MCKEESPORT, Pa. – In December, as students left McKeesport and headed home, several remained behind. For the first time, Penn State Greater Allegheny’s residence hall stayed open for students who needed housing during the month-long break. This inspired Kristal Tucker, assistant teaching professor in biology, to share an idea with her campus colleagues and initiate “Project Brighten Winter Break.”
“It is important that the students felt appreciated and not alone,” said Tucker. “When I told my colleagues that the students would be in the residence hall, but the Café Metro would be closed, we thought it would be a great idea to share some treats with them.” Once the sign-up sheet was circulated, 22 faculty and staff had volunteered to participate in the project. “The whole experience was self-perpetuating," said Tucker.
The employees, and their personal networking circles, provided warm home-cooked meals, pizza deliveries, gift cards to restaurants, and games and activities for the students.

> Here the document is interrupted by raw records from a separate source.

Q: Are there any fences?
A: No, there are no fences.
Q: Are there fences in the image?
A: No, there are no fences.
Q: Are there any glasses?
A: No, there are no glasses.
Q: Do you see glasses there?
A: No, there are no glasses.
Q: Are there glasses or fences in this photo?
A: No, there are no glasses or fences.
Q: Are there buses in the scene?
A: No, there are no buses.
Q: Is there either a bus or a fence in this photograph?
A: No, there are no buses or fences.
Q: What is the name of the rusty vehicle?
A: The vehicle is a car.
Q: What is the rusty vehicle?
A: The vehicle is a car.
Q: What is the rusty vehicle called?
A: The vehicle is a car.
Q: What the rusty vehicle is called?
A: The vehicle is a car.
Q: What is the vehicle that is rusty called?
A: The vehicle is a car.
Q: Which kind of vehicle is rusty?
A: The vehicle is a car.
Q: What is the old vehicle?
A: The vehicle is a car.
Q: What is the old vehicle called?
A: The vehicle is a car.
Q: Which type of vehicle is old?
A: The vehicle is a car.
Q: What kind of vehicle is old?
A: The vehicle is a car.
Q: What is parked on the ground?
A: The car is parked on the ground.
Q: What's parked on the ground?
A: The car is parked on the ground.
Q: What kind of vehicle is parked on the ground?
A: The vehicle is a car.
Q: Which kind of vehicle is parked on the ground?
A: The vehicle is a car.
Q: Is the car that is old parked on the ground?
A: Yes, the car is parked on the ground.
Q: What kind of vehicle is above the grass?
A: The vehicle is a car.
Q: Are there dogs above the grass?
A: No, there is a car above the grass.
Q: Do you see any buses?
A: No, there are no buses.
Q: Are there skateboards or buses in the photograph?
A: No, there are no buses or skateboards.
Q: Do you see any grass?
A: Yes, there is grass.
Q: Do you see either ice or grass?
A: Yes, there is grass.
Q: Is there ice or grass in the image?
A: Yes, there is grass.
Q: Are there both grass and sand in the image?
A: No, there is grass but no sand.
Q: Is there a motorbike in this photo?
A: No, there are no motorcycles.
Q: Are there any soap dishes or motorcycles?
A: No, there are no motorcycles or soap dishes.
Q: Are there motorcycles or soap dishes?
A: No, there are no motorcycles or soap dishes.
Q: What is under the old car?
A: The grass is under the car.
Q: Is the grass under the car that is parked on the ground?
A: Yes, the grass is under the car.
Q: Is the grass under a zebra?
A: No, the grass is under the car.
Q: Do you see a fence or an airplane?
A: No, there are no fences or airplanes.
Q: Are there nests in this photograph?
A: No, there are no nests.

Greater Allegheny’s Food Security Initiative, with funding from the Jefferson Regional Foundation and donations from alumni and friends, supplied groceries according to Mike Jones, director of residence life at Greater Allegheny. McKeesport Hall is equipped with a state-of-the-art community kitchen that residents can use to prepare their own meals.
Jones has been a part of the campus community since 2019 and serves as a mentor, friend, and confidant to students. As winter breaks ends, he reflected on what it meant to him and the students to see the level of support the employees and their friends showed.